Thank you all for your responses.  

 I am pleased with the info on the Morneault bottle; thank you, Sam.

 ---------Harry Pristis


----------



## ladyp3797 (May 27, 2004)

Hi Harry,

 Just wanted to let you know, I spent a couple hours looking into Presque Isle history to find something on the Maine bottle last night. I didn't have a problem finding the name Clovis Morneault in the Presque Isle geneology pages, but no luck on tracking a company history with that name.  I tried city records to, but no luck. Sorry.

 Lady P


----------



## Harry Pristis (May 27, 2004)

Thank you for your efforts, LadyP!

 It is such a distinctive name, Clovis Morneault, isn't it.  I vaguely remembered reading something about Clovis, King of the Franks.  Sure enough, he's in the dictionary.  I wonder just how popular this given name was in the late 1800s.
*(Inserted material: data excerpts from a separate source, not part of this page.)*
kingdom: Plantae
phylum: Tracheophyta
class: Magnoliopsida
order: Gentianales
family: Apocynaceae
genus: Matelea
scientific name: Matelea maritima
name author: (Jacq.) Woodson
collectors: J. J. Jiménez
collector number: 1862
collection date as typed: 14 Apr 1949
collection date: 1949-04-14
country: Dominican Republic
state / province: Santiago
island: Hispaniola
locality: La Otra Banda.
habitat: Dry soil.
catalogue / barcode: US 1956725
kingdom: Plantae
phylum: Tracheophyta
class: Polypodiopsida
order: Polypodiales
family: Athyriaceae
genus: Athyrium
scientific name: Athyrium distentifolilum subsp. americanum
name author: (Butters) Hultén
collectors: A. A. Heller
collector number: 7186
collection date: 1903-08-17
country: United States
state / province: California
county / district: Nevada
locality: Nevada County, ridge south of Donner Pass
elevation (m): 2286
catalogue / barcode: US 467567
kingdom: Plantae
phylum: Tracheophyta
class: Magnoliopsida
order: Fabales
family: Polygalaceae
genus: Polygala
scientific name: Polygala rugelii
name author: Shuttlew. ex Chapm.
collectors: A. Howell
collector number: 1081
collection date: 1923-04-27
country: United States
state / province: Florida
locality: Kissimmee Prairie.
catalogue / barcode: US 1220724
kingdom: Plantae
 Clovis - biographical name
 circa 466-511 king of the Salian Franks (481-511); converted to Christianity (496); united northern Franks but divided realm among his sons 

 -------------Harry Pristis


----------



## joymm760 (Mar 7, 2011)

I am looking for Clovis Morneault bottles if anyone has any. He was my Greatgrandfather.
 Joy Morton


----------



## RIBottleguy (Mar 7, 2011)

I have a nice assortment of Berry Spring bottles.  They look nice but don't fetch much $$.  I have a few varieties that look like yours, plus some quart-sized ones.  Both sizes come in green too.


----------



## bhcoffey (Apr 1, 2011)

My husbands Grandfather was Clovis Morneault.  do you still have the bottles??


----------



## bhcoffey (Apr 1, 2011)

Hi Joy!  My husband's grandfather was Clovis Morneault.  Are you Edgar's daugher?


----------



## moxie (Jul 21, 2016)

Hi, I do have one clear bottle with embossed spider web style on entire surface with 1" clear band around center with  words,
Clovis Morneault  Presque Isle, Me.    Also has on opening lip,  75 and CB  
No chips anywhere, great condition.
Glen


----------



## Harry Pristis (Jul 21, 2016)

Sorry, I wasn't reading this forum in 2011 so I wasn't aware of any interest here.  I sold my Morneault a few years ago.


 ​


----------